For an object storage catalog that specifies Iceberg as its default table
format, no special syntax
is required. A simple CREATE TABLE
statement creates an Iceberg format table.
To create an Iceberg table when the default format is not Iceberg, add
type='iceberg'
as a table property in your CREATE
statement. For example:
CREATE TABLE customer (
name varchar,
address varchar)
WITH (type='iceberg');
Specify the file format of table data files with an additional format
property
with value either parquet
or orc
, defaulting to orc
:
...
WITH (type='iceberg',
format='parquet');
Metadata tables #
Great Lakes connectivity exposes several metadata tables
for the Iceberg table format. These metadata tables contain information about
the internal structure of the Iceberg table. Query each metadata table by
appending the metadata table name to the table_name
with a $
separator:
SELECT * FROM catalog_name.schema_name."table_name$properties";
$properties #
The $properties
table provides access to general information about the Iceberg
table configuration and any additional metadata key-value tags.
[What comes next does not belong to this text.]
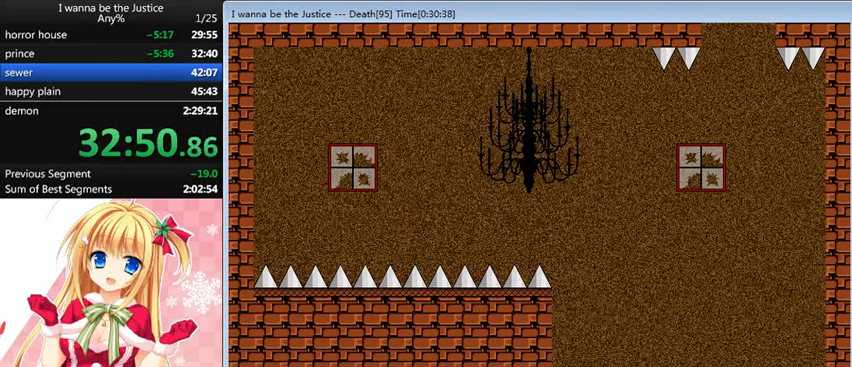
{"keys": [], "events": []}
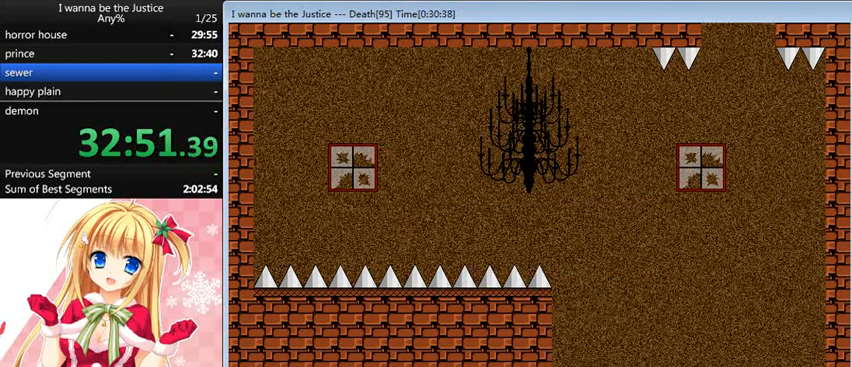
{"keys": [], "events": [[240, "right", "down"], [320, "right", "up"]]}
Retrieve the snapshot of the Iceberg table table_name
by using the
following query statement:
SELECT * FROM catalog_name.schema_name."table_name$properties";
key | value |
-----------------------+----------+
write.format.default | PARQUET |
$history #
The $history
table provides a log of the metadata changes made to the table.
Retrieve the changelog of the Delta Lake table table_name
by using the
following query statement:
SELECT * FROM catalog_name.schema_name."table_name$history";
The following table describes the table columns of the $history
table query
output:
Name | Type | Description |
---|---|---|
made_current_at |
TIMESTAMP(3) WITH TIME ZONE | The time when the snapshot became active. |
snapshot_id |
BIGINT | The identifier of the snapshot. |
parent_id |
BIGINT | The identifier of the parent snapshot. |
is_current_ancestor |
BOOLEAN | Whether or not this snapshot is an ancestor of the current snapshot. |
$snapshots #
The $snapshots
table provides a detailed view of snapshots of the Iceberg
table. A snapshot consists of one or more file manifests, and the complete table
contents are represented by the union of all the data files in those manifests.
Retrieve the snapshot information of the Iceberg table table_name
by using the
following query statement:
SELECT * FROM catalog_name.schema_name."table_name$snapshots";
The following table describes the table columns of the $snapshot
table query
output:
Name | Type | Description |
---|---|---|
committed_at |
TIMESTAMP(3) WITH TIME ZONE | The time when the snapshot became active. |
snapshot_id |
BIGINT | The identifier of the snapshot. |
parent_id |
BIGINT | The identifier of the parent snapshot. |
operation |
VARCHAR | The type of operation performed on the Iceberg table. The supported operation types in Iceberg are append, replace, overwrite, and delete. |
manifest_list |
VARCHAR | The list of Avro manifest files containing the detailed information about the snapshot changes. |
summary |
map(VARCHAR, VARCHAR) | A summary of the changes made from the previous snapshot to the current snapshot. |
$manifests #
The $manifests
table provides a detailed overview of the manifests
corresponding to the snapshots performed in the log of the Iceberg table.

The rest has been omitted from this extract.